All of the entries must be reproduced exactly, with no images carried over.

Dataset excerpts
%%

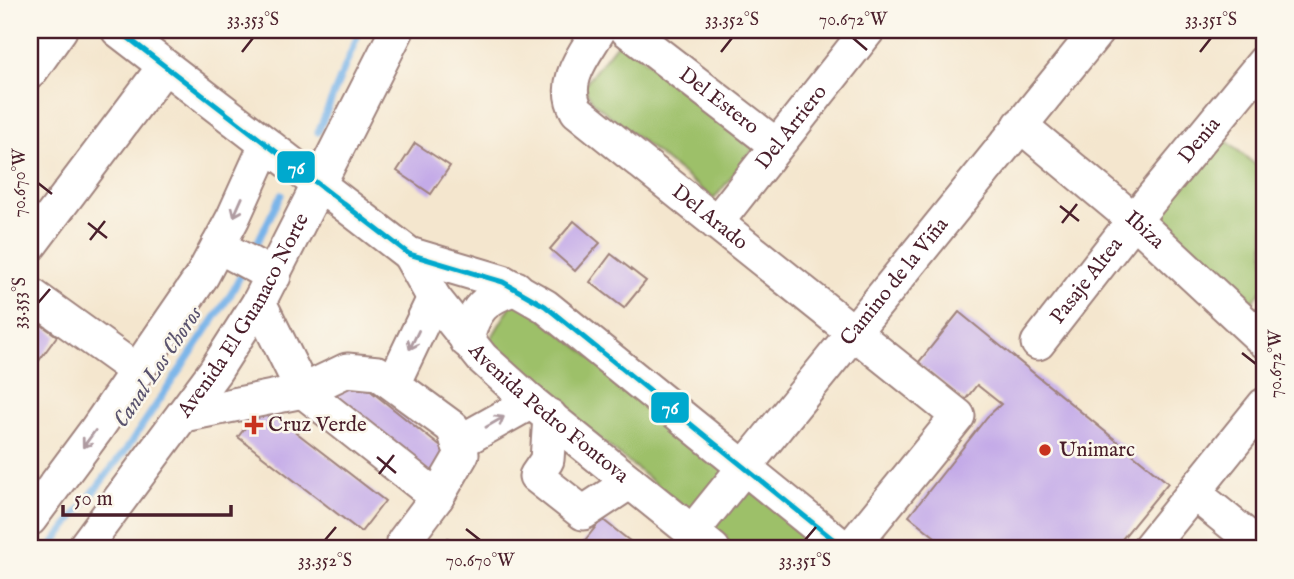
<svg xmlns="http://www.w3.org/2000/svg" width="1294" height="579" font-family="'IM FELL English',serif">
<rect width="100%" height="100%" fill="#fbf7ec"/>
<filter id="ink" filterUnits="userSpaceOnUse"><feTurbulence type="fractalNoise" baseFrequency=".0143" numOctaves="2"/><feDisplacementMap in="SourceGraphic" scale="14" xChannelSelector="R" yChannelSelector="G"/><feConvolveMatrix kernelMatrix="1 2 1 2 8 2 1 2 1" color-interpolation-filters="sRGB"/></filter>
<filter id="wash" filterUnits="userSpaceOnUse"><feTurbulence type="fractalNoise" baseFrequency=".00686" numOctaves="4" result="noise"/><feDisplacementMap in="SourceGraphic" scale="28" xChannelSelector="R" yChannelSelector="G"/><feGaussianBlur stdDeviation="1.57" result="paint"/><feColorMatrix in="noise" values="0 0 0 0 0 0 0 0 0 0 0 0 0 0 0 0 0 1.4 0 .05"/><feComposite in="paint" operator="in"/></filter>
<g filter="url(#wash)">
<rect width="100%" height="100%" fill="#f4e6ce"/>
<path fill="#9dc069" stroke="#74704a" stroke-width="2" d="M620,40L754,148L714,199L594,103L583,86Z
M1217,133L1264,172V287L1251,304L1147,220Z
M516,297L831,549H736L486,347Z"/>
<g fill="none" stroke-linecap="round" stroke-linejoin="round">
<path stroke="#77b3e9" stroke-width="7" d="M318,132L360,30
M251,255L281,195
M49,549L125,451L231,294L244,269"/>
</g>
<g id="blocks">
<path fill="#c4abe8" d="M415,143L450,166L431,194L397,171Z
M574,221L600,243L575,271L550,249Z
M611,254L646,281L624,308L590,282Z
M959,312L1168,483L1114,549H950L909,516L987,417L1001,404L977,385L965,400L918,363Z
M30,317L57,336L30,373Z
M348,373L451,455L434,476L331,394Z
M262,406L385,501L361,532L238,437Z
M602,519L640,549H578Z
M448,538L463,549H439Z"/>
</g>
</g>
<g filter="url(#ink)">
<use href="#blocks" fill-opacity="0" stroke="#9f827c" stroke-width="2"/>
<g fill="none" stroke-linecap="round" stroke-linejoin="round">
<defs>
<g id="minor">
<path d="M118,30L409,254L503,282L545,306L845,549"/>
<path id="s1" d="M599,30C585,54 560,82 577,111L958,416L850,549"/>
<path id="s2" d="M627,30L776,145"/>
<path d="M30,72L60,30"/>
<path id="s3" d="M1020,125L1134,220L1264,341"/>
<path id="s4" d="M716,223L868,30"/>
<path d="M30,245L164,67"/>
<path d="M218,246L274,276"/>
<path id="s5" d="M409,254L434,298L482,358L531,402L713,549"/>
<path d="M30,294L137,371"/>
<path d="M259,302L303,391L437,497"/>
<path d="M467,341C473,309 485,298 516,288"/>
<path id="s6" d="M1038,343L1134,220L1264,62"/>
<path d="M394,382L434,298"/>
<path d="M183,415L303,391L347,370L378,373L453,428L462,454L437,497L404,541"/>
<path d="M550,416L547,460L536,476L583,513L630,482"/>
<path d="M458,443L531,402"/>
<path d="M1194,493L1253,541"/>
<path d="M30,519L96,430L202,276L233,218L266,145"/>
<path id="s7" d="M692,532L1098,30"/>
<path id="s8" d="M83,549L215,371L259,302L397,30"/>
<path d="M1148,549L1264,405"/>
</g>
</defs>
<use href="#minor" stroke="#9f827c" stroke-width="37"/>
<use href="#minor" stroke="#fff" stroke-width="33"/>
<defs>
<path id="bus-1" d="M118,30L409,254L503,282L545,306L845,549"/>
</defs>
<use href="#bus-1" stroke="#fbf7ec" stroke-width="10"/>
<use href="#bus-1" stroke="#00a9ce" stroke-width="5"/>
</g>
<defs><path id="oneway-shaft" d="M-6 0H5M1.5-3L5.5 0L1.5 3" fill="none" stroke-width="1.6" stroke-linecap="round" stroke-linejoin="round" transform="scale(1.75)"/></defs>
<g stroke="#ae9aa0">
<use href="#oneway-shaft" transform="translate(238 207) rotate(114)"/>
<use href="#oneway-shaft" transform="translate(414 340) rotate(116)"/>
<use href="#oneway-shaft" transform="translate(495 422) rotate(-30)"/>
<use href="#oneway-shaft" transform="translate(89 439) rotate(126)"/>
</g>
</g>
<path fill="none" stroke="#4a1f2b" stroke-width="2.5" d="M853,38L867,50M242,52L253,38M721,52L732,38M1200,52L1211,38M38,183L52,194M1060,206L1079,221M88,223L107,238M1062,223L1077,204M90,240L105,221M38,303L50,289M1242,353L1256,364M377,457L396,473M379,474L394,455M466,529L480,540M325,540L336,527M805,540L816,527"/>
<g fill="#c8321e" stroke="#fbf7ec" stroke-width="2.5">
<path d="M250.5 414.5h7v7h7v7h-7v7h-7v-7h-7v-7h7z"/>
<circle cx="1045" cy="450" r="7"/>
</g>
<g text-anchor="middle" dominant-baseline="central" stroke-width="5" stroke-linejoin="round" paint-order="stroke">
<g font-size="21" fill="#4a1f2b" stroke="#fbf7ec">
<text stroke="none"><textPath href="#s2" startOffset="116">Del Estero</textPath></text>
<text stroke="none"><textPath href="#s4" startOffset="122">Del Arriero</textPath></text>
<text stroke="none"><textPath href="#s6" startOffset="259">Denia</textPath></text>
<text stroke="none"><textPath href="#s1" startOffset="259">Del Arado</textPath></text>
<text stroke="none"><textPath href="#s3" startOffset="163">Ibiza</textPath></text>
<text stroke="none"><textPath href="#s7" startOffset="322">Camino de la Viña</textPath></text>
<text stroke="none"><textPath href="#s6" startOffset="79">Pasaje Altea</textPath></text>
<text stroke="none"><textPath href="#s8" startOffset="284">Avenida El Guanaco Norte</textPath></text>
<text stroke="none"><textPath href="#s5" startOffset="214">Avenida Pedro Fontova</textPath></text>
</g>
<g font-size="21" fill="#4a1f2b" stroke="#fbf7ec" text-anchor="start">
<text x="268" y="425">Cruz Verde</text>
<text x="1059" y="450">Unimarc</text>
</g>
<g font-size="23" font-style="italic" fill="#5a536e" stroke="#fbf7ec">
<text transform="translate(158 367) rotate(-56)">Canal Los Choros</text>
</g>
</g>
<g stroke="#fbf7ec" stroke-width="2.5">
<rect x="276" y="150" width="40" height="34" rx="7" fill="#00a9ce"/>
<rect x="650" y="391" width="40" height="33" rx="7" fill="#00a9ce"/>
</g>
<g font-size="19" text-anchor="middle" font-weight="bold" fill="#fff">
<text x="296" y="174">76</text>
<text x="670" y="414">76</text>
</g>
<rect width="1294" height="579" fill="none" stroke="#fbf7ec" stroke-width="77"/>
<path d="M63 505v10h168v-10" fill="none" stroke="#4a1f2b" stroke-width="3.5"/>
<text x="74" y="505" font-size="21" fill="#4a1f2b" stroke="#fbf7ec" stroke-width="5" paint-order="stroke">50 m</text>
<rect x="38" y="38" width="1218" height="502" fill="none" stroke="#4a1f2b" stroke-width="2.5"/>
<g font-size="18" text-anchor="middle" fill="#4a1f2b">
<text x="253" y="25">33.353°S</text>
<text x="732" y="25">33.352°S</text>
<text x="853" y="25">70.672°W</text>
<text x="1211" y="25">33.351°S</text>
<text transform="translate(19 183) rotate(-90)" y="6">70.670°W</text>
<text transform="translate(19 303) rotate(-90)" y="6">33.353°S</text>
<text transform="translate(1275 364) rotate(-90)" y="6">70.672°W</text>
<text x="325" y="566">33.352°S</text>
<text x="480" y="566">70.670°W</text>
<text x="805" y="566">33.351°S</text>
</g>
</svg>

%%

Response area:
<svg xmlns="http://www.w3.org/2000/svg" width="1294" height="579" font-family="'IM FELL English',serif">
<rect width="100%" height="100%" fill="#fbf7ec"/>
<filter id="ink" filterUnits="userSpaceOnUse"><feTurbulence type="fractalNoise" baseFrequency=".0143" numOctaves="2"/><feDisplacementMap in="SourceGraphic" scale="14" xChannelSelector="R" yChannelSelector="G"/><feConvolveMatrix kernelMatrix="1 2 1 2 8 2 1 2 1" color-interpolation-filters="sRGB"/></filter>
<filter id="wash" filterUnits="userSpaceOnUse"><feTurbulence type="fractalNoise" baseFrequency=".00686" numOctaves="4" result="noise"/><feDisplacementMap in="SourceGraphic" scale="28" xChannelSelector="R" yChannelSelector="G"/><feGaussianBlur stdDeviation="1.57" result="paint"/><feColorMatrix in="noise" values="0 0 0 0 0 0 0 0 0 0 0 0 0 0 0 0 0 1.4 0 .05"/><feComposite in="paint" operator="in"/></filter>
<g filter="url(#wash)">
<rect width="100%" height="100%" fill="#f4e6ce"/>
<path fill="#9dc069" stroke="#74704a" stroke-width="2" d="M620,40L754,148L714,199L594,103L583,86Z
M1217,133L1264,172V287L1251,304L1147,220Z
M516,297L831,549H736L486,347Z"/>
<g fill="none" stroke-linecap="round" stroke-linejoin="round">
<path stroke="#77b3e9" stroke-width="7" d="M318,132L360,30
M251,255L281,195
M49,549L125,451L231,294L244,269"/>
</g>
<g id="blocks">
<path fill="#c4abe8" d="M415,143L450,166L431,194L397,171Z
M574,221L600,243L575,271L550,249Z
M611,254L646,281L624,308L590,282Z
M959,312L1168,483L1114,549H950L909,516L987,417L1001,404L977,385L965,400L918,363Z
M30,317L57,336L30,373Z
M348,373L451,455L434,476L331,394Z
M262,406L385,501L361,532L238,437Z
M602,519L640,549H578Z
M448,538L463,549H439Z"/>
</g>
</g>
<g filter="url(#ink)">
<use href="#blocks" fill-opacity="0" stroke="#9f827c" stroke-width="2"/>
<g fill="none" stroke-linecap="round" stroke-linejoin="round">
<defs>
<g id="minor">
<path d="M118,30L409,254L503,282L545,306L845,549"/>
<path id="s1" d="M599,30C585,54 560,82 577,111L958,416L850,549"/>
<path id="s2" d="M627,30L776,145"/>
<path d="M30,72L60,30"/>
<path id="s3" d="M1020,125L1134,220L1264,341"/>
<path id="s4" d="M716,223L868,30"/>
<path d="M30,245L164,67"/>
<path d="M218,246L274,276"/>
<path id="s5" d="M409,254L434,298L482,358L531,402L713,549"/>
<path d="M30,294L137,371"/>
<path d="M259,302L303,391L437,497"/>
<path d="M467,341C473,309 485,298 516,288"/>
<path id="s6" d="M1038,343L1134,220L1264,62"/>
<path d="M394,382L434,298"/>
<path d="M183,415L303,391L347,370L378,373L453,428L462,454L437,497L404,541"/>
<path d="M550,416L547,460L536,476L583,513L630,482"/>
<path d="M458,443L531,402"/>
<path d="M1194,493L1253,541"/>
<path d="M30,519L96,430L202,276L233,218L266,145"/>
<path id="s7" d="M692,532L1098,30"/>
<path id="s8" d="M83,549L215,371L259,302L397,30"/>
<path d="M1148,549L1264,405"/>
</g>
</defs>
<use href="#minor" stroke="#9f827c" stroke-width="37"/>
<use href="#minor" stroke="#fff" stroke-width="33"/>
<defs>
<path id="bus-1" d="M118,30L409,254L503,282L545,306L845,549"/>
</defs>
<use href="#bus-1" stroke="#fbf7ec" stroke-width="10"/>
<use href="#bus-1" stroke="#00a9ce" stroke-width="5"/>
</g>
<defs><path id="oneway-shaft" d="M-6 0H5M1.5-3L5.5 0L1.5 3" fill="none" stroke-width="1.6" stroke-linecap="round" stroke-linejoin="round" transform="scale(1.75)"/></defs>
<g stroke="#ae9aa0">
<use href="#oneway-shaft" transform="translate(238 207) rotate(114)"/>
<use href="#oneway-shaft" transform="translate(414 340) rotate(116)"/>
<use href="#oneway-shaft" transform="translate(495 422) rotate(-30)"/>
<use href="#oneway-shaft" transform="translate(89 439) rotate(126)"/>
</g>
</g>
<path fill="none" stroke="#4a1f2b" stroke-width="2.5" d="M853,38L867,50M242,52L253,38M721,52L732,38M1200,52L1211,38M38,183L52,194M1060,206L1079,221M88,223L107,238M1062,223L1077,204M90,240L105,221M38,303L50,289M1242,353L1256,364M377,457L396,473M379,474L394,455M466,529L480,540M325,540L336,527M805,540L816,527"/>
<g fill="#c8321e" stroke="#fbf7ec" stroke-width="2.5">
<path d="M250.5 414.5h7v7h7v7h-7v7h-7v-7h-7v-7h7z"/>
<circle cx="1045" cy="450" r="7"/>
</g>
<g text-anchor="middle" dominant-baseline="central" stroke-width="5" stroke-linejoin="round" paint-order="stroke">
<g font-size="21" fill="#4a1f2b" stroke="#fbf7ec">
<text stroke="none"><textPath href="#s2" startOffset="116">Del Estero</textPath></text>
<text stroke="none"><textPath href="#s4" startOffset="122">Del Arriero</textPath></text>
<text stroke="none"><textPath href="#s6" startOffset="259">Denia</textPath></text>
<text stroke="none"><textPath href="#s1" startOffset="259">Del Arado</textPath></text>
<text stroke="none"><textPath href="#s3" startOffset="163">Ibiza</textPath></text>
<text stroke="none"><textPath href="#s7" startOffset="322">Camino de la Viña</textPath></text>
<text stroke="none"><textPath href="#s6" startOffset="79">Pasaje Altea</textPath></text>
<text stroke="none"><textPath href="#s8" startOffset="284">Avenida El Guanaco Norte</textPath></text>
<text stroke="none"><textPath href="#s5" startOffset="214">Avenida Pedro Fontova</textPath></text>
</g>
<g font-size="21" fill="#4a1f2b" stroke="#fbf7ec" text-anchor="start">
<text x="268" y="425">Cruz Verde</text>
<text x="1059" y="450">Unimarc</text>
</g>
<g font-size="23" font-style="italic" fill="#5a536e" stroke="#fbf7ec">
<text transform="translate(158 367) rotate(-56)">Canal Los Choros</text>
</g>
</g>
<g stroke="#fbf7ec" stroke-width="2.5">
<rect x="276" y="150" width="40" height="34" rx="7" fill="#00a9ce"/>
<rect x="650" y="391" width="40" height="33" rx="7" fill="#00a9ce"/>
</g>
<g font-size="19" text-anchor="middle" font-weight="bold" fill="#fff">
<text x="296" y="174">76</text>
<text x="670" y="414">76</text>
</g>
<rect width="1294" height="579" fill="none" stroke="#fbf7ec" stroke-width="77"/>
<path d="M63 505v10h168v-10" fill="none" stroke="#4a1f2b" stroke-width="3.5"/>
<text x="74" y="505" font-size="21" fill="#4a1f2b" stroke="#fbf7ec" stroke-width="5" paint-order="stroke">50 m</text>
<rect x="38" y="38" width="1218" height="502" fill="none" stroke="#4a1f2b" stroke-width="2.5"/>
<g font-size="18" text-anchor="middle" fill="#4a1f2b">
<text x="253" y="25">33.353°S</text>
<text x="732" y="25">33.352°S</text>
<text x="853" y="25">70.672°W</text>
<text x="1211" y="25">33.351°S</text>
<text transform="translate(19 183) rotate(-90)" y="6">70.670°W</text>
<text transform="translate(19 303) rotate(-90)" y="6">33.353°S</text>
<text transform="translate(1275 364) rotate(-90)" y="6">70.672°W</text>
<text x="325" y="566">33.352°S</text>
<text x="480" y="566">70.670°W</text>
<text x="805" y="566">33.351°S</text>
</g>
</svg>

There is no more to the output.